I personaggi di McCarthy di rado sono quelle che potremmo definire brave persone, l'autore gioca molto sul dualismo tra bene e male, mostrandoci come sia possibile che un cattivo possa arrivare a fare anche del bene e viceversa. In questo caso il legame che si crea tra i tre protagonisti è uno degli aspetti più importanti della narrazione: su di essi si impernia il messaggio che l'autore desidera mandare.
L'incipit inizia con una delle digressioni che saranno presenti in tutta la lettura, mostrandoci ben poco della storia vera e propria, ma evidenziando alcuni degli aspetti tipici della scrittura dell'autore, prima su tutti la quasi assente denominazione dei personaggi e l'utilizzo di appellativi come "il ragazzo", "l'uomo" e così via.

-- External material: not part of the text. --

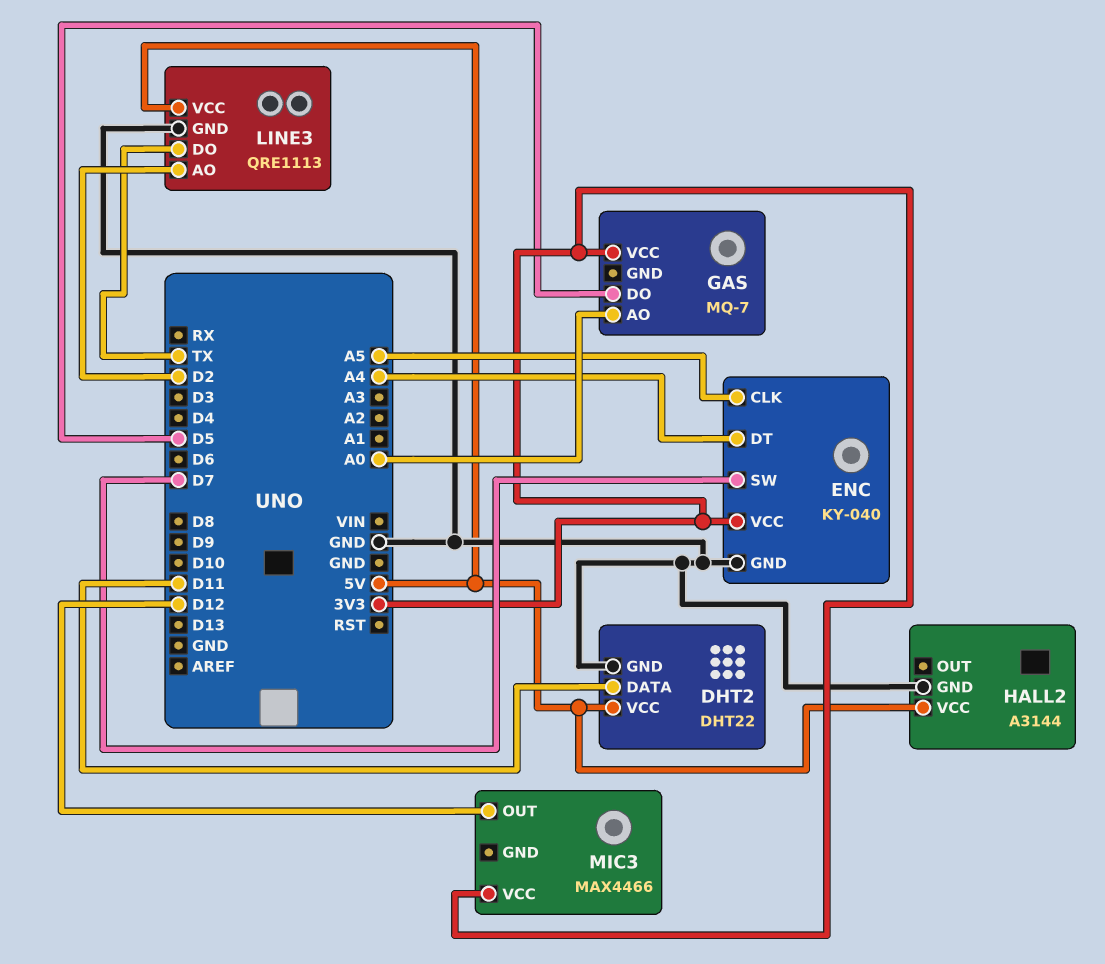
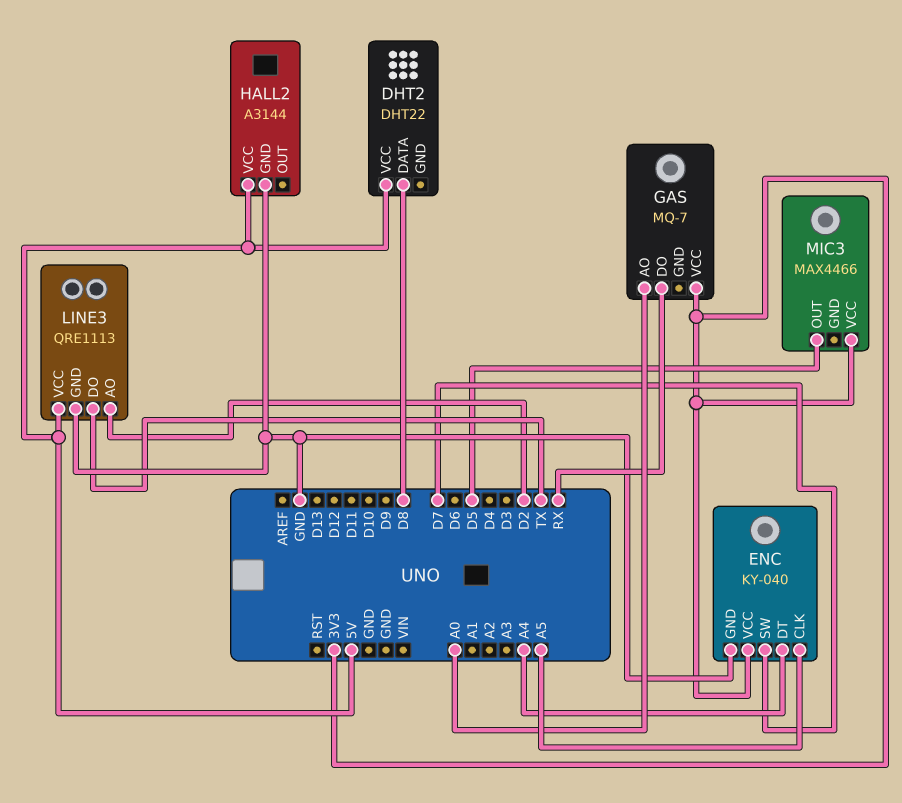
DHT2 pin DATA: D11 -> D8
DHT2 pin GND: GND -> none
GAS pin DO: D5 -> RX
MIC3 pin OUT: D12 -> D5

La trama, come ho già anticipato, si impernia sulle vite dei tre personaggi principali e sul loro rapporto. Al di là del forte messaggio e dell'importanza dei ruoli che avranno l'uno per l'altro, non possiamo dire che vi sia una storia molto estesa. Di scene importanti e significative ce ne sono molte, ma sono più rilevanti prese in maniera sé stante che considerandole nel complesso.
Una volta giunto al finale, il lettore avrà ormai avuto la possibilità di comprendere che il focus della storia sta più nelle relazioni che nella scarna trama e, per questo motivo, riuscirà ad apprezzare la degna conclusione della vicenda.
L'ambientazione ci porta vicino a Knoxville in Tennessee, in una cittadina rurale tipica dei romanzi western. McCarthy descrive egregiamente sia l'atmosfera generale tipica di questo genere di ambientazione, sia i piccoli dettagli che ci aiutano a visualizzare ogni scena. Knoxville è anche la città dove l'autore ha vissuto la propria infanzia.
Muffe cancerose avevano intaccato le fondamenta ancora prima che i tetti fossero terminati. Il fango strisciava su per i muri e la vernice si scrostava in lunghe scaglie bianche. Sembravano contagiate da una terribile pestilenza.
In conclusione, Il guardiano del frutteto di McCarthy è un romanzo dalla grande forza simbolica, ma è ben più confuso e lento di altre sue opere.
Per questo motivo lo consiglio solo se
1. Dovete ancora approcciarvi all'autore e desiderate conoscerlo attraverso la sua crescita letteraria e stilistica, per poter apprezzare ancora di più le sue ultime opere.
2. Siete fan dell'autore e desiderate leggere tutto ciò che ha scritto.
Io, nonostante non abbia apprezzato del tutto gli ultimi due romanzi letti, probabilmente anche a causa delle altissime aspettative, rientro ancora nella seconda categoria e, perciò, leggerò tutto ciò che ha scritto con piacere.
La speranza di riuscire a trovare qualcosa di significativo quanto la sua ultima opera, La strada, rimane.